With the tools laid before me I too a brush to the inside of the coffin and painted with the oil: Here Lies Banjax Doolali.
I put the lock of hair and a few drops of blood on the leather. These three things together represented my body. Then I added a few drops of the dume oil. Wrapped it all up, and sealed it into the coffin. Dropping wax from the candles for Tiamat, Leviathan, and The Phoenix on top of it.
Then reciting something to the effect of,
"With this Curse I now kill Banjax Doolali. I commit him to the grave along with everything he represents. All the bile, toxins, blockages, and negativity. I pour it all into this coffin and seal it there. I am no longer Him. I am me. Together we will die, but only I may be reborn. "
With that, I sunk into meditation. I mean really sunk. I felt myself being pulled into the Earth. Surrounded on all sides by cold soil. I was dead.
It then started getting warmer, and comforting, and suddenly I burst forth into an array of stars in pitch blackness. Melek Taus spoke to me as I compulsively annointed myself with dragonsblood oil.
“You have been reborn, birthed from the primordial womb. You have no name now.

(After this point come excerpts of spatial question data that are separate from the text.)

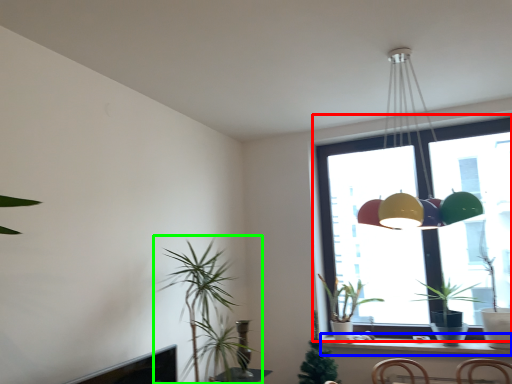
Question: Considering the real-world distances, which object is closest to window (highlighted by a red box)? window sill (highlighted by a blue box) or houseplant (highlighted by a green box).

Choices:
 (A) window sill
 (B) houseplant

Answer: (A)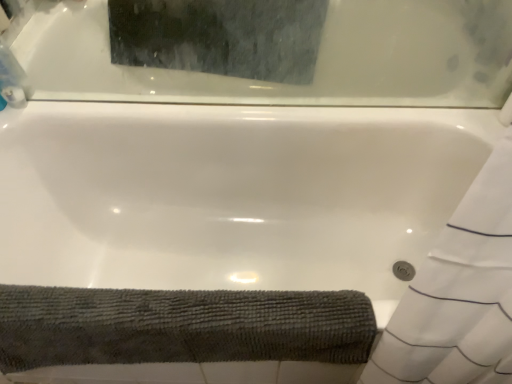
Question: From the image's perspective, is white glossy bathtub at upper center positioned above or below clear plastic bottle at upper left?

Choices:
 (A) below
 (B) above

Answer: (B)

Question: Is white glossy bathtub at upper center in front of or behind clear plastic bottle at upper left in the image?

Choices:
 (A) behind
 (B) front

Answer: (B)

Question: Which of these objects is positioned farthest from the clear plastic bottle at upper left?

Choices:
 (A) white glossy bathtub at upper center
 (B) dark gray textured bath towel at lower left

Answer: (B)

Question: Which is farther from the white glossy bathtub at upper center?

Choices:
 (A) dark gray textured bath towel at lower left
 (B) clear plastic bottle at upper left

Answer: (A)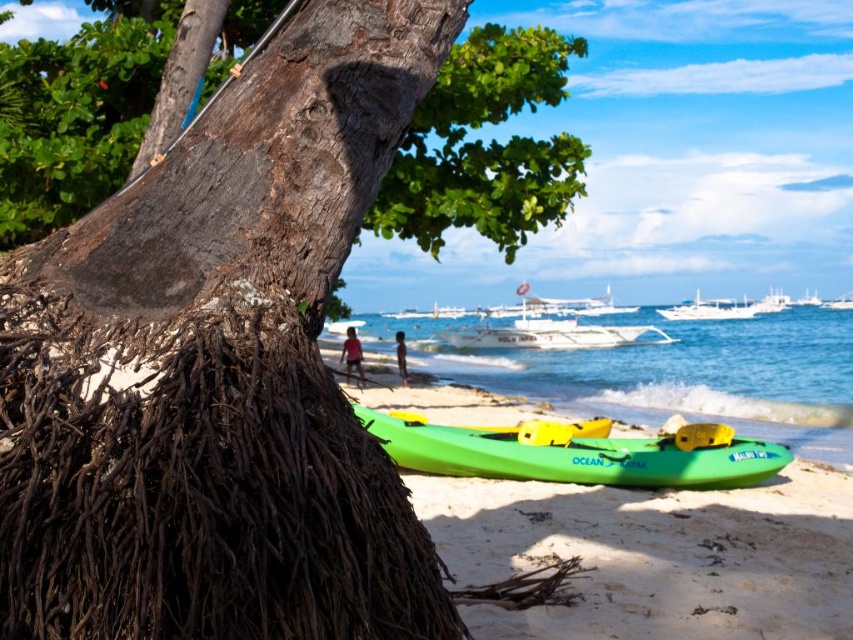
Who is lower down, transparent blue water at center or green plastic kayak at lower center?

green plastic kayak at lower center is below.

Which of these two, transparent blue water at center or green plastic kayak at lower center, stands shorter?

With less height is green plastic kayak at lower center.

Find the location of `transparent blue water at center`. transparent blue water at center is located at coordinates click(x=668, y=369).

The image size is (853, 640). I want to click on transparent blue water at center, so click(668, 369).

Does point (288, 566) lie in front of point (729, 314)?

Yes, point (288, 566) is in front of point (729, 314).

Does brown rough bark tree at center appear on the right side of white glossy boat at upper center?

In fact, brown rough bark tree at center is to the left of white glossy boat at upper center.

Who is more distant from viewer, (38, 513) or (698, 308)?

Positioned behind is point (698, 308).

Identify the location of brown rough bark tree at center. (221, 368).

Is brown rough bark tree at center shorter than green plastic kayak at center?

No, brown rough bark tree at center is not shorter than green plastic kayak at center.

You are a GUI agent. You are given a task and a screenshot of the screen. Output one action in this format:
    pyautogui.click(x=<x>, y=<y>)
    Task: Click on the brown rough bark tree at center
    The width and height of the screenshot is (853, 640).
    Given the screenshot: What is the action you would take?
    pyautogui.click(x=221, y=368)

Is point (200, 305) positioned before point (328, 360)?

Yes, point (200, 305) is in front of point (328, 360).

You are a GUI agent. You are given a task and a screenshot of the screen. Output one action in this format:
    pyautogui.click(x=<x>, y=<y>)
    Task: Click on the brown rough bark tree at center
    This screenshot has height=640, width=853.
    Given the screenshot: What is the action you would take?
    pyautogui.click(x=221, y=368)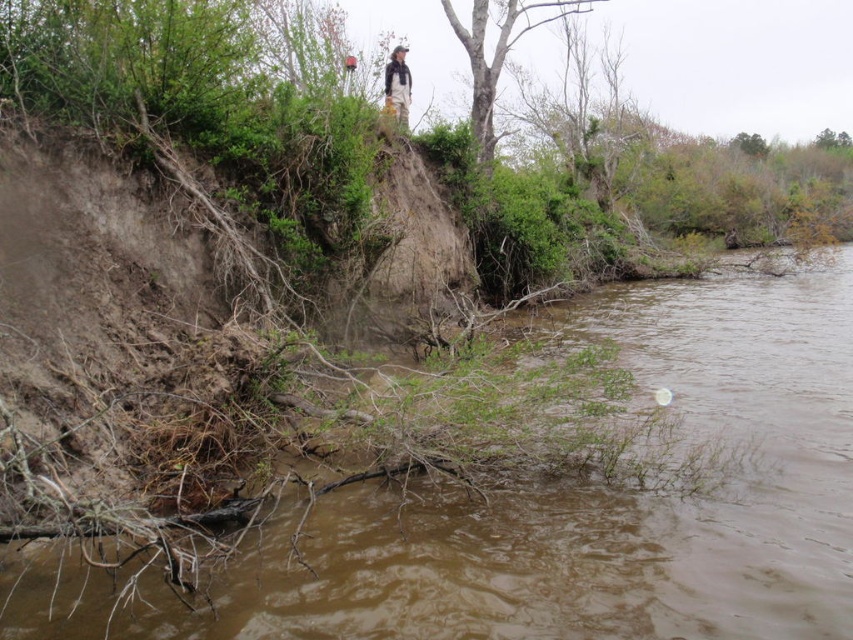
Question: Which point appears farthest from the camera in this image?

Choices:
 (A) click(x=527, y=4)
 (B) click(x=392, y=588)

Answer: (A)

Question: Is brown muddy water at lower left wider than khaki pants at upper center?

Choices:
 (A) no
 (B) yes

Answer: (B)

Question: Which of the following is the farthest from the observer?

Choices:
 (A) (396, 72)
 (B) (564, 6)

Answer: (B)

Question: Which point is farther from the camera taking this photo?

Choices:
 (A) (772, 557)
 (B) (474, 19)

Answer: (B)

Question: Does brown muddy water at lower left appear under smooth bark tree at upper center?

Choices:
 (A) yes
 (B) no

Answer: (A)

Question: Is brown muddy water at lower left closer to camera compared to khaki pants at upper center?

Choices:
 (A) no
 (B) yes

Answer: (B)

You will find your name under the Peacock Angel, and you will become greater than you ever imagined. You will know yourself.”

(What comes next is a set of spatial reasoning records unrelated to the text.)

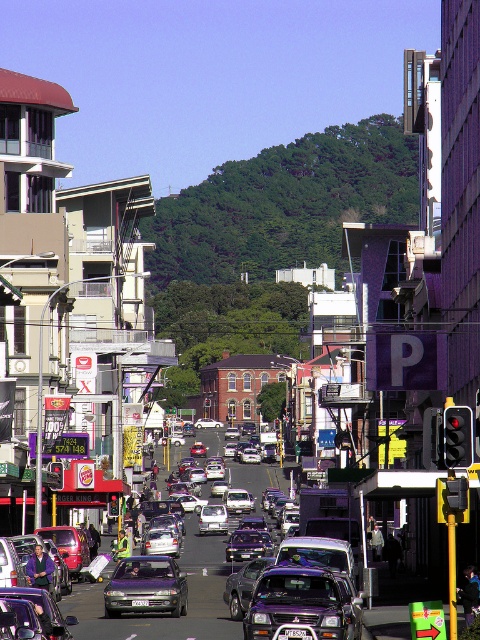
Who is shorter, metallic purple sedan at center or black plastic license plate at center?

black plastic license plate at center is shorter.

Which is behind, point (240, 531) or point (300, 637)?

The point (240, 531) is behind.

Who is more distant from viewer, [239,545] or [299,632]?

The point [239,545] is more distant.

Identify the location of metallic purple sedan at center. This screenshot has height=640, width=480. (247, 545).

Which is below, purple metallic suv at center or metallic purple sedan at center?

metallic purple sedan at center

Does purple metallic suv at center have a greater height compared to metallic purple sedan at center?

No, purple metallic suv at center is not taller than metallic purple sedan at center.

Identify the location of purple metallic suv at center. (300, 604).

Find the location of a particular element. This screenshot has width=480, height=640. purple metallic suv at center is located at coordinates (300, 604).

Between purple metallic sedan at center and white plastic license plate at center, which one appears on the left side from the viewer's perspective?

purple metallic sedan at center

Which is in front, point (124, 557) or point (144, 602)?

Point (144, 602)

Image resolution: width=480 pixels, height=640 pixels. Identify the location of purple metallic sedan at center. (145, 586).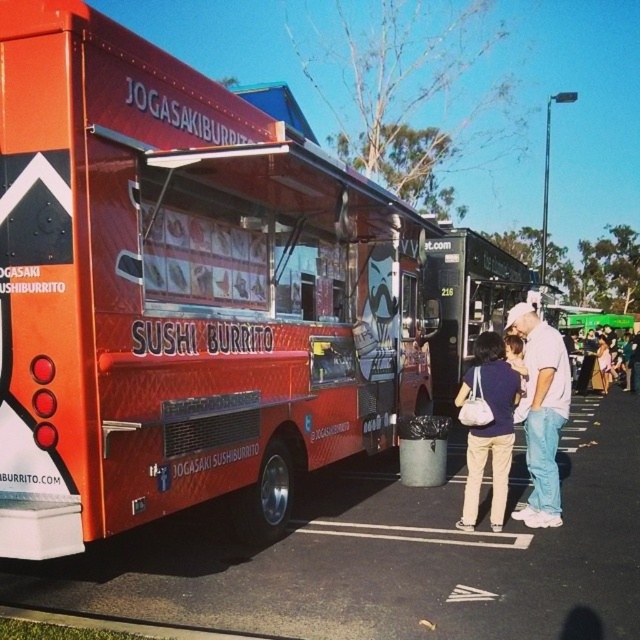
Question: Can you confirm if orange matte food truck at center is positioned to the left of white painted line at lower center?

Choices:
 (A) no
 (B) yes

Answer: (B)

Question: Estimate the real-world distances between objects in this image. Which object is closer to the denim jacket at lower right?

Choices:
 (A) orange matte food truck at center
 (B) matte blue shirt at center
 (C) white painted line at lower center

Answer: (A)

Question: Can you confirm if smooth asphalt parking lot at center is thinner than matte blue shirt at center?

Choices:
 (A) yes
 (B) no

Answer: (B)

Question: Which object appears closest to the camera in this image?

Choices:
 (A) smooth asphalt parking lot at center
 (B) denim jacket at lower right

Answer: (A)

Question: Does smooth asphalt parking lot at center have a smaller size compared to white cotton shirt at right?

Choices:
 (A) yes
 (B) no

Answer: (B)

Question: Which is farther from the smooth asphalt parking lot at center?

Choices:
 (A) orange matte food truck at center
 (B) denim jacket at lower right
 (C) white cotton shirt at right
 (D) white painted line at lower center

Answer: (B)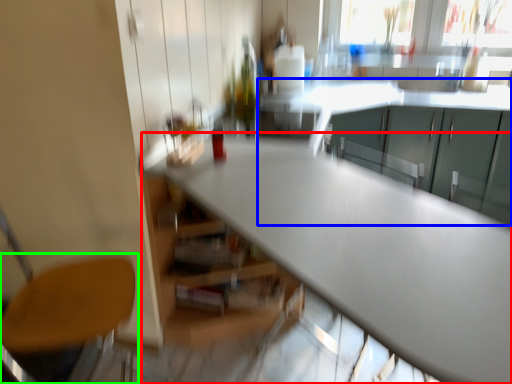
Question: Considering the real-world distances, which object is farthest from table (highlighted by a red box)? cabinetry (highlighted by a blue box) or chair (highlighted by a green box)?

Choices:
 (A) cabinetry
 (B) chair

Answer: (A)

And then something unexpected happened, that perhaps I should have expected to a degree. Belphegor appeared before me. Not as the seductive demoness that he has come as so many times before, but as a wizened old white bearded man.
" For change to trully happen you much make absolutely certain that all of the old is stripped away to make room for the new. "
And he then quickly poured a thick black liquid down my throat. I physically gagged and sputtered. I felt my entire body stripped like an acid wash from the inside. When it passed I felt hollow, but like an vessel bursting with potential rather than simply empty.
“We made a deal remember? Now you are truly purified and new. You are free to be who you truly are. Now once last thing…”
With that both Melek Taus and Belphegor stoked the two flames within me. A vortex or Feri Fire and The Black Flame filled me and empowered me. Melek Taus spoke again.
“You are now one with the Infernal and the Faerie. Embody our energy and use it to grow.”
And that is when I came back to my senses and thanked all the spirits who aided me. I felt so many emotions but it’s all been for the best. The coffin was sealed and tossed away into the garbage. And I am new.
The old King is dead. Long live the King.